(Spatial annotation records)

>> START

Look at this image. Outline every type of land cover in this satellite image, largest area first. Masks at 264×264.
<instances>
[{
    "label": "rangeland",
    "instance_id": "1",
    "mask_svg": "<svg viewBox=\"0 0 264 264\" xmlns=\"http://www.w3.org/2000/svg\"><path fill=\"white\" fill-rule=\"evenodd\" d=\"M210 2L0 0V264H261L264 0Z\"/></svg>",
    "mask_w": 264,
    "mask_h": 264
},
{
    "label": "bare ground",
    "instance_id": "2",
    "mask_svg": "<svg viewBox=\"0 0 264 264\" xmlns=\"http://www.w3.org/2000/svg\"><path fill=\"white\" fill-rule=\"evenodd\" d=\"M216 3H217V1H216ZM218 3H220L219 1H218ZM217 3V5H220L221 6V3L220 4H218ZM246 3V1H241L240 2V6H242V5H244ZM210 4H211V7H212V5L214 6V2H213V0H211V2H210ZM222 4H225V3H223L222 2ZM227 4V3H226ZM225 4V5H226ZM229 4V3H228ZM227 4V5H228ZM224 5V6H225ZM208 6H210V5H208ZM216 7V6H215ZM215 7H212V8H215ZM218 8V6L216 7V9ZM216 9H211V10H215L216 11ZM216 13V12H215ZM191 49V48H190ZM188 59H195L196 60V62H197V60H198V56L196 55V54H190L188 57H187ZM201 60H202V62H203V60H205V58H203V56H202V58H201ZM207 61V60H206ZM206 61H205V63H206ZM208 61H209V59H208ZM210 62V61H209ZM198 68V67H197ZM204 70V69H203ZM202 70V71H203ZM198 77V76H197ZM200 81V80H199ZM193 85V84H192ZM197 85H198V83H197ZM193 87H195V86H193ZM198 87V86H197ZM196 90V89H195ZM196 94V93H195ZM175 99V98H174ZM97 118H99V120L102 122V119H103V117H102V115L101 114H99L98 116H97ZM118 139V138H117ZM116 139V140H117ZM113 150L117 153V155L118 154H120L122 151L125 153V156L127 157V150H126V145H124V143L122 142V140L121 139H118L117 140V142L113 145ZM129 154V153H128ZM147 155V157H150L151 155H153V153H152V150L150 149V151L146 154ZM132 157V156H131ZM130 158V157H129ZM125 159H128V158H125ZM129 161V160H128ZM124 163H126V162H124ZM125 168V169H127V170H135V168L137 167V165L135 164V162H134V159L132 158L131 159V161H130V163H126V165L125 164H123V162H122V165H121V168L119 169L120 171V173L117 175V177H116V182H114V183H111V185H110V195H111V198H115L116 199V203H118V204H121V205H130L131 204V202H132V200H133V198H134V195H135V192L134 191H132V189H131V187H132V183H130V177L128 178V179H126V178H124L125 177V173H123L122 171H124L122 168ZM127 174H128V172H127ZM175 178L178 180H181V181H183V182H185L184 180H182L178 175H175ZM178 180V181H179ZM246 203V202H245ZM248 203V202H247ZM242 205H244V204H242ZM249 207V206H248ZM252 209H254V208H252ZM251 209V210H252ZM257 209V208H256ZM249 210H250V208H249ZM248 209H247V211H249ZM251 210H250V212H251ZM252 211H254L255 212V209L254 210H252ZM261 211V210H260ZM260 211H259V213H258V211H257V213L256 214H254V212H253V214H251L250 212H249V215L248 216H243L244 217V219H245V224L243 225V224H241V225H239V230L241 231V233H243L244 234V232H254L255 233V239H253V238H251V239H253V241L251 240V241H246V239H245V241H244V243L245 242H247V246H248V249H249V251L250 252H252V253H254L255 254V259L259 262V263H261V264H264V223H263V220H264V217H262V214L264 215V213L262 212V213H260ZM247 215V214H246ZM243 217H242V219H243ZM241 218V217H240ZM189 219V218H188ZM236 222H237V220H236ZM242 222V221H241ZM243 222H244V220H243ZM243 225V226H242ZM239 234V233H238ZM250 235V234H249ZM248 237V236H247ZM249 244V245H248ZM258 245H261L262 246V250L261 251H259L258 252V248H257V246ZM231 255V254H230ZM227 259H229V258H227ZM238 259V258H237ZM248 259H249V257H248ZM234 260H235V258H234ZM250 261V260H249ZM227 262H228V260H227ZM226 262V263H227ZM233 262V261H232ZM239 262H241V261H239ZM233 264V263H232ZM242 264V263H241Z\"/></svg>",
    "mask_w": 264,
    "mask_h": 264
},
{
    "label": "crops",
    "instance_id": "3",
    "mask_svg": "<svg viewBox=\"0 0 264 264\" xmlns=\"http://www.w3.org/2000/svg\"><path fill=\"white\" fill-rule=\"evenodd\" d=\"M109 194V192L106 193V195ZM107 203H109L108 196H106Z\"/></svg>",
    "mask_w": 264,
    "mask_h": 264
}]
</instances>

>> END

Short exercise:
Pull out every line of the items above that contains the string "label", matching its case exactly.

Written solution:
    "label": "rangeland",
    "label": "bare ground",
    "label": "crops",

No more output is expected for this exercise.